- _Information supplied_
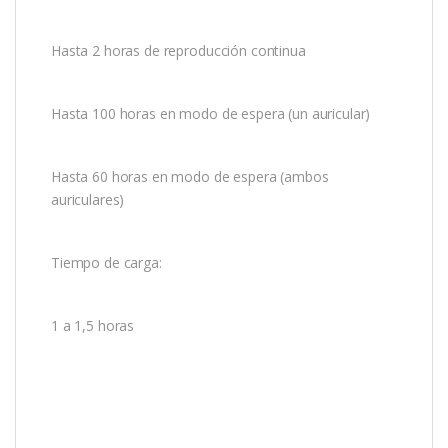
Hasta 2 horas de reproducción continua
Hasta 100 horas en modo de espera (un auricular)
Hasta 60 horas en modo de espera (ambos
auriculares)
Tiempo de carga:
1 a 1,5 horas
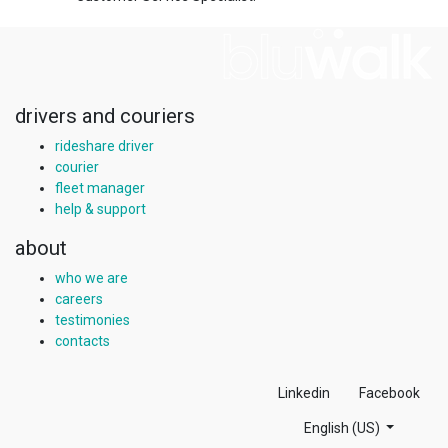
drivers and couriers
rideshare driver
courier
fleet manager
help & support
about
who we are
careers
testimonies
contacts
Linkedin
Facebook
English (US)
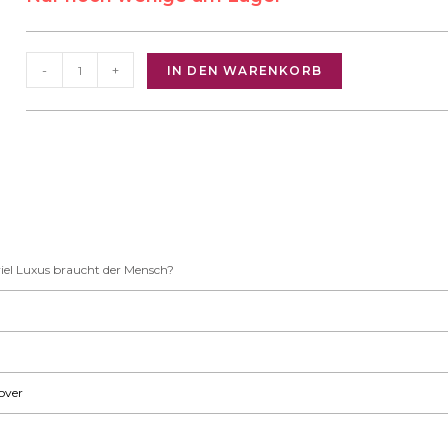
-
+
IN DEN WARENKORB
iel Luxus braucht der Mensch?
over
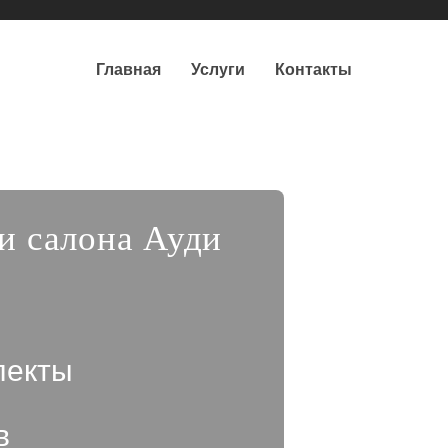
Главная
Услуги
Контакты
и салона Ауди
лекты
в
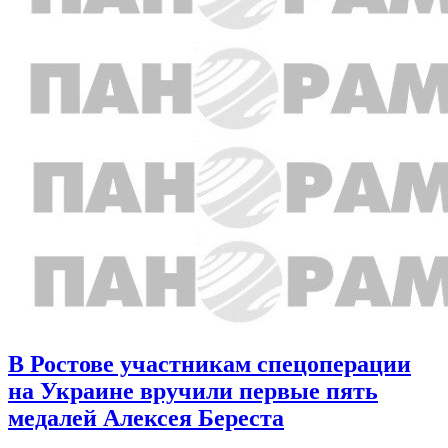
В Ростове участникам спецоперации
на Украине вручили первые пять
медалей Алексея Береста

- _Brief_
Exactly as written, restate the lines from the one that contains "IN DEN WARENKORB" through the final line of the data, both ends included, but leave out the pictures.

- _Answer_
IN DEN WARENKORB
iel Luxus braucht der Mensch?
over
Главная
Услуги
Контакты
и салона Ауди
лекты
в
В Ростове участникам спецоперации
на Украине вручили первые пять
медалей Алексея Береста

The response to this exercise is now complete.